1 2016-04-03 11:45:15 <runeks> Is the secp256k1 library intended to be used in such a way that any signature it verifies will necessarily be valid in a Bitcoin transaction (to the Bitcoin network), but not necessarily the other way around? Ie. OpenSSL might accept some signatures as valid that secp256k1 wouldn't, but the opposite should never occur.
2 2016-04-03 12:44:33 <anuanuanu> Hello - question for the room: is there a way to find out how many times the blockchain has had two different valid blocks broadcasted by two different miners creating a fork in the blockchain? My understanding is that this would create a fork and eventually the fork with the most amount of work will prevail as the valid one.
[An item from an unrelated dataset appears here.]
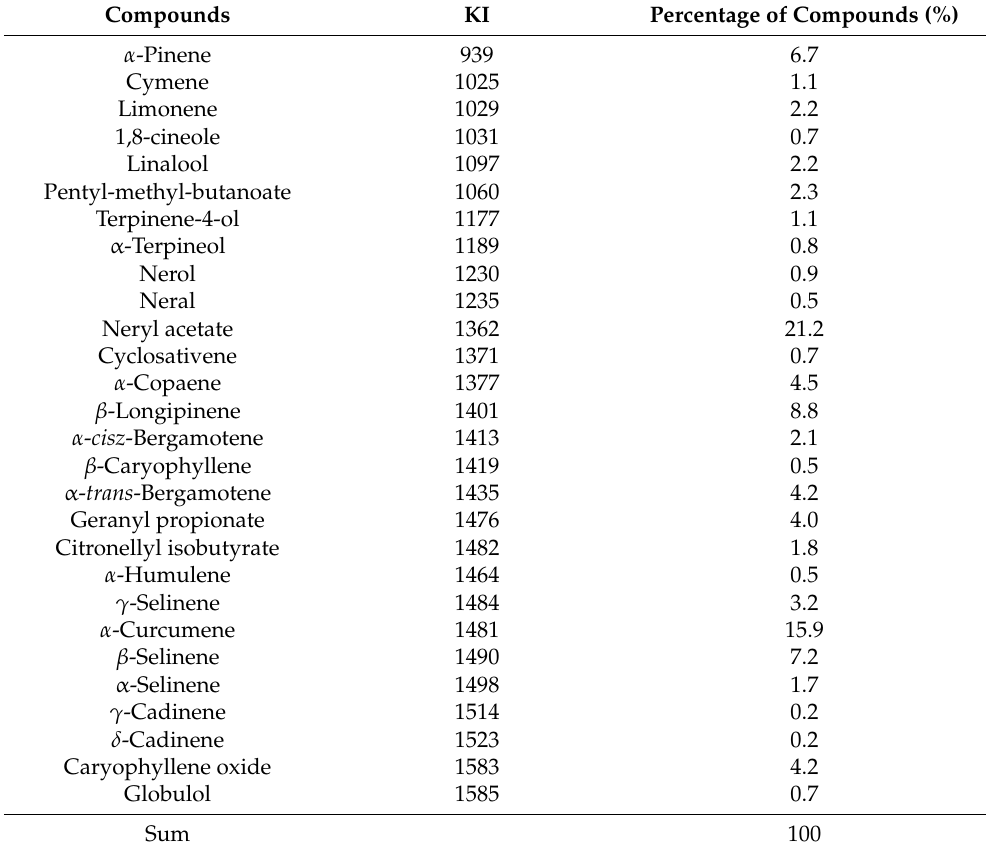
Table 1. Percentage composition of immortelle oil. Values are averages of three parallel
I am curious to understand how often this occurs? Is there somewhere that I can look to find o
3 2016-04-03 12:44:33 <anuanuanu> In these situations what block depth was reached before the blockchain resolved itself?
4 2016-04-03 12:57:53 <anuanuanu> how often has  unintentional consensus forks been observed in the bitcoin blockchain?
5 2016-04-03 13:07:35 <waxwing> i'm testing on regtest and tried to make a transaction with sighash_none, and got "insufficient priority". is there some rule about that?
6 2016-04-03 13:19:31 <waxwing> seems the same with SINGLE instead of NONE . it's not the fees it seems.
7 2016-04-03 13:21:27 <waxwing> ok, cancel, sorry it was just a zero output amount.